» Task set:
1. List the downsides of a chroot that the final paragraph of the Linux-on-a-Chromebook discussion names.
2. Write the next part of the Linux-on-a-Chromebook discussion, picking up after its last sentence.
Passage shown START
Glad that my persistance paid of though. Still havn't gotten Davinci Resolve to run though. Really struggling with the Linux OS as I have not messed with it at all before this.

Do you use linux currently or was it more of a fun thing for you to play with?

Thanks for the follow my man! Will take a look at your posts here when I have a moment :)

Cheers!

I've got about 10 years of experience with Linux, but no experience with Davinci. (way above my pay grade)

I use Shotcut, for my craptacular videos.

You have accomplished the difficult task of installation, its usually much easier on a standard computer. Google hardware, like Apple and Microsoft doesn't always get along well with Linux.

What distro did you install, and what tutorial did you follow?

I am on a chromebook so I used crouton and installed xfce4 and i'm pretty certain the version is trusty.

This is the tutorial video I followed:

If its not running natively this is not ideal from a performance standpoint, but it might work well enough?

Trusty is pretty old, it may not be supported by Davinci.

Of course, since Davinci isn't "open source" you can't recompile it to make it work.

What’s a chroot?

Like virtualization, chroots provide the guest OS with their own, segregated file system to run in, allowing applications to run in a different binary environment from the host OS. Unlike virtualization, you are not booting a second OS; instead, the guest OS is running using the Chromium OS system. The benefit to this is that there is zero speed penalty since everything is run natively, and you aren’t wasting RAM to boot two OSes at the same time. The downside is that you must be running the correct chroot for your hardware, the software must be compatible with Chromium OS’s kernel, and machine resources are inextricably tied between the host Chromium OS and the guest OS. What this means is that while the chroot cannot directly access files outside of its view, it can access all of your hardware devices, including the entire contents of memory. A root exploit in your guest OS will essentially have unfettered access to the rest of Chromium OS.
Passage shown END
Stored data START
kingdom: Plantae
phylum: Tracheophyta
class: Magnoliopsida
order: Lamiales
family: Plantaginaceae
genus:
Stored data END
» Results in order:
1.
- You must be running the correct chroot for your hardware.
- The software must be compatible with Chromium OS's kernel.
- Machine resources are inextricably tied between the host Chromium OS and the guest OS.

2.
Someone may have an answer here:

http://forum.blackmagicdesign.com/

Massive amounts of help! Thanks for taking the time to give me such a detailed response brother. I will see if my answers can be found in the forum that you provided. Just have to keep plugging at it and hopefully something will work!

I have been messing around with chroots and trying to sort them out. Honestly it's majorly confusing to me. I am trying to reinstall a different version than trusty but because that chroot exists I have to get rid of it before I can install another version. This is the main thing I am trying to sort out right now. Can't find a way to get rid of the existing trusty chroot. I've tried formatting the computer and getting it out of developer mode which is suppose to clear everything but the chroot is still embedded somewhere.

Ugh, yeah, I learned long ago to check for Linux compatabilty before I make any hardware purchases, just to avoid the exact headaches you are encountering.

If I needed high end hardware for serious video editing, I would be considering something from here:

https://system76.com/

I would love to see you get your existing hardware to work, I probably would have thrown in the towel already.

The hardware I am running is most likely to under powered to be able to perform with these editing software so throwing in the towel is looking more and more like what will happen haha

I am an incredibly persistant person so I will end up going through every outlet and option before I fully give up. I like the challenge but sometimes one must recognize that there is a limitation to everything.

These laptops look pretty top notch from system 76. Might be something I look into on a deeper level once I make my way back to the States.

I understand completely.

You have the right attitude, every problem can be solved, its mostly a time vs. effort tradeoff.

Computer hardware changes all the time, and many mainstream manufacturers also have decent hardware, I've had good experiences with Asus, Dell, HP and even Lenovo.

Like everything, it needs research.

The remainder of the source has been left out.